これほどあてにならないものはない
しかし大阪府知事の公務の合間をぬって何度も上京した維新の吉村代表が、「これで政治を安定させ、維新が求める大胆な改革を実行できる」と高揚感を隠さず胸を張っているのに対して、自民党内からは、むしろ歯切れの悪い発言が目立つ。
連立協議で合意した12項目のうち、吉村代表が連立の絶対条件だといっていた「国会議員定数の一割削減を臨時国会で実現する」という項目も、調整の結果、「臨時国会に法案を提出し成立を目指す」とトーンダウンさせた。企業団体献金の廃止でも、くどくどとできない理由を並べた上で、「臨時国会中に協議体を設置して、高市総裁の任期中に結論を得る」という最近では例を見ない程の曖昧模糊とした表現に落ち着いている。玉虫色とかすり替えといった範疇を超えた、はっきり言って質の悪い妥協案だ。

- - -

**必要な作業 1**. 連立協議を論じた文章によると、連立協議で合意した項目はいくつか。
**必要な作業 2**. 連立協議を論じた文章を、最後の一文の後から書き継げ。

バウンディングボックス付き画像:

- - -

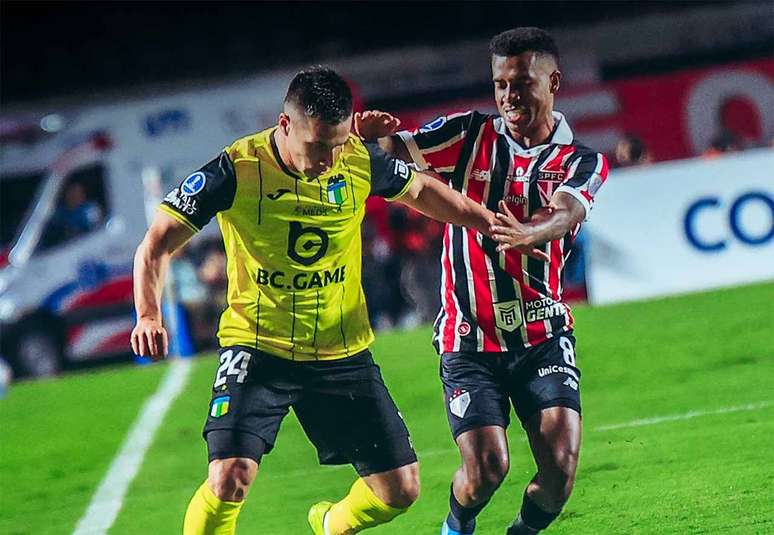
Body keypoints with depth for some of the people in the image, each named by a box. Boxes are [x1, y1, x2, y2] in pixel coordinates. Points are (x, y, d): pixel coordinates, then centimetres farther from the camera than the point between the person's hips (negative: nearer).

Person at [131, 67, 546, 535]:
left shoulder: (359, 161, -6)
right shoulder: (236, 170, -16)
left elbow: (420, 190, 16)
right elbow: (157, 245, -13)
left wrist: (495, 224, 16)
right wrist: (149, 315, -29)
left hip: (343, 352, 4)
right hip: (258, 350, -4)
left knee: (400, 489, 3)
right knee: (230, 479, -24)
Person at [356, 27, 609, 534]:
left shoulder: (583, 162, 1)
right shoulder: (470, 134, 3)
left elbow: (563, 214, -21)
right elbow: (393, 153, -5)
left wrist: (525, 234, -44)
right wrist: (373, 134, -30)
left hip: (544, 336, 1)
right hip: (469, 341, -1)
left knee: (560, 465, -15)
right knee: (486, 467, -13)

- - -

**回答欄 1**. 12項目。

**回答欄 2**.
普通の政治家なら怒って席を立ってもおかしくないような文言だが、吉村代表は、「ここまで政策実現を約束した首相はいない」とか、「この国を変える覚悟と熱意を感じた」などと、政策の中身よりも、政治指導者としての決意や心意気が大事だと高揚した表情で言い続けている。